Page 1 of 1

special characters don't really understand

PostPosted: Thu Mar 20, 2008 7:04 pm
by PNPman
i'm trying to create a reject filter to reject certain words and any special character used as a spacer

mikeslideshow
mike.slide.show
mike_slide_show
mike_slideshow
etc

Will either of these filters work and what is the difference?

mike.?slide.?show or mike[.]?slide[.]?show

PostPosted: Thu Mar 20, 2008 9:18 pm
by Quade
"mike.*slide.*show" will catch all of those. It'll catch more more than that though.

How about trying that and see if it does what you want.

PostPosted: Thu Jul 10, 2008 10:05 am
by bobkoure
If it's a single spacer char (or nothing), maybe use ? rather than *
So...
mike.?slide.?show

Or if you know what the spacer characters might be, put them in brackets rather than using the dot. So, if the spacer chars were - _ and space
mike[-_ ]?slide[-_ ]?show

PostPosted: Mon Jul 28, 2008 7:50 pm
by Kiltme
You're mixing regex and dos wildcard filename matching which is part of whats confusing.

mike.slide.show
is the regex equivalent of the dos
mike?slide?show
file name search.

mike.+slide.+show
is the regex equivalent of the dos
mike*slide*show
file name search.

mike[ \._-]slide[ \._-]show

is the filter for specific separators space, dot, underline, hyphen.
The dot needs to be escaped with \ for it to be a dot and not a wildcard

Note that none of these will match mikeslideshow (neither the regex or the dos wildcard filters).

PostPosted: Mon Aug 18, 2008 10:12 am
by bobkoure
Kiltme wrote:mike.+slide.+show
is the regex equivalent of the dos
mike*slide*show
file name search.

Actually, no. In DOS, (or at least in the current iterations of what used to be the DOS command shell) the character '*' means "zero to any number of any character", and '?' means "one of any character".
Open a command window and try it with dir. I think you'll find that dir f*oo.txt will indeed match foo.txt.
That may be something new-ish and not in the old DOS command shell. It seems to me that the actual DOS shell was incapable of using *o*.txt to find foo.txt, where '*' had meant 'any number of any characters', but would then "swallow" them all. I think that this is the way that many flavors of CP/M worked as well, but they varied a lot. Intel came out with a version that used bits of something like PL/1 as a shell language.

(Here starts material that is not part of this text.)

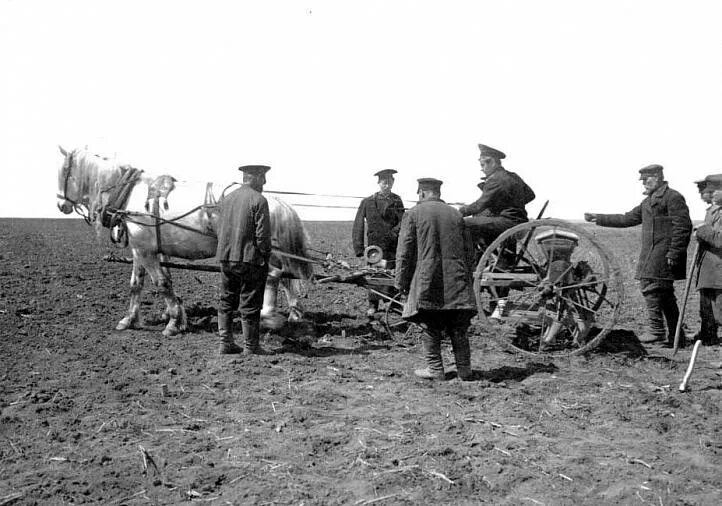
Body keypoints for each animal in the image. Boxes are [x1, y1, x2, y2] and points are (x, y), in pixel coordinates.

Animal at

The dot needs to be escaped with \ for it to be a dot and not a wildcard

Again no - not inside brackets. The only characters that need escaping inside brackets is ']' (for obvious reasons) and '\' itself. And I think in some flavors of regex you don't need to escape '\' unless it's directly to the left of one of the characters that, outside of brackets, would have needed escaping.

Note that none of these will match mikeslideshow (neither the regex or the dos wildcard filters).

Actually any of the expressions using ? or * will match that.
? = zero or one character
* = any number of characters, including zero

PostPosted: Mon Aug 18, 2008 11:46 am
by Quade
You will have to use brackets to escape explicit spaces in the next rev. Spaces are going to mean AND instead of space. I use brackets over \ alot. Since I program, slashes mean more to me so, brackets keep things clearer.